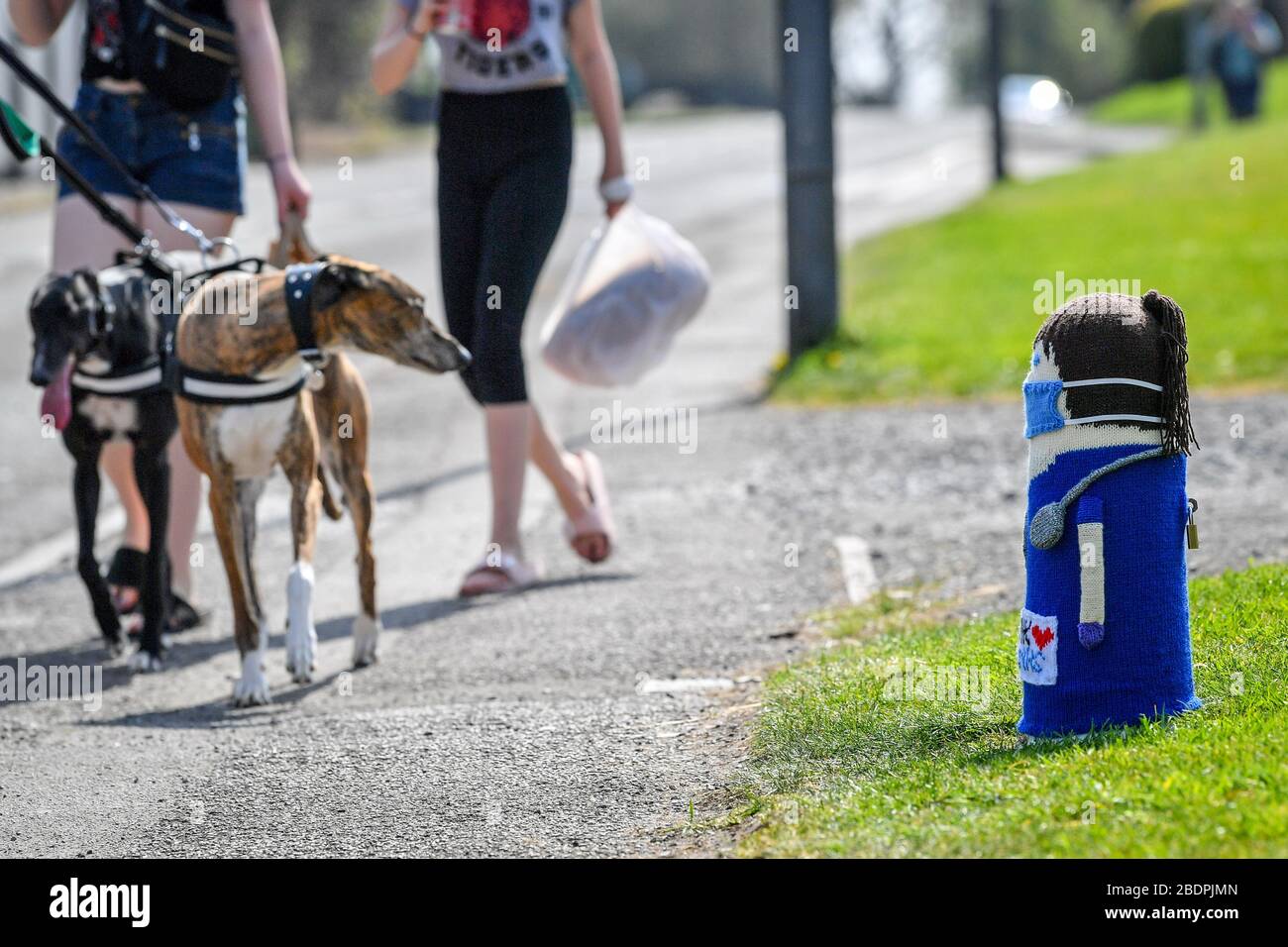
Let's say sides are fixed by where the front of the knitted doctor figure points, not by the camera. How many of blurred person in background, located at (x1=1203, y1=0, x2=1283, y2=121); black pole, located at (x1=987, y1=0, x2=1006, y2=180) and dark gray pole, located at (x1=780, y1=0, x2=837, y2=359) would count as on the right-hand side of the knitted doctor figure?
3

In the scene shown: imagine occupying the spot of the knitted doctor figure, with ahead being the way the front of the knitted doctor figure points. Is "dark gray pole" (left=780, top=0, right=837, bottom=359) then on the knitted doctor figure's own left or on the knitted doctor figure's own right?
on the knitted doctor figure's own right

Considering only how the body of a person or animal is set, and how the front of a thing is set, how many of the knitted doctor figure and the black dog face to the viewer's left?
1

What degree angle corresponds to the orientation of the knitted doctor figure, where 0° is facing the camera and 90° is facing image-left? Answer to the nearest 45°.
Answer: approximately 90°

---*---

▶ Task description: Rewrite all the data above, substituting "brown dog" for every occurrence of "black dog" and keeping everything else identical. Leave the pictures out.

▶ Response area:
Let's say sides are fixed by where the front of the knitted doctor figure points, not by the camera. How many of blurred person in background, located at (x1=1203, y1=0, x2=1283, y2=121); black pole, located at (x1=987, y1=0, x2=1006, y2=180) and dark gray pole, located at (x1=780, y1=0, x2=837, y2=359) would count as on the right-hand side of the knitted doctor figure?
3

In the scene shown: imagine occupying the spot of the knitted doctor figure, with ahead being the way the front of the knitted doctor figure points. Is "dark gray pole" (left=780, top=0, right=837, bottom=359) then on the knitted doctor figure's own left or on the knitted doctor figure's own right?
on the knitted doctor figure's own right

Considering only how the body of a person or animal is set, and how the front of a thing is set, how many of the knitted doctor figure and the brown dog face to the viewer's left?
1

What degree angle corresponds to the orientation of the knitted doctor figure, where 0° is facing the camera and 90° is facing image-left? Answer to the nearest 45°.
Answer: approximately 90°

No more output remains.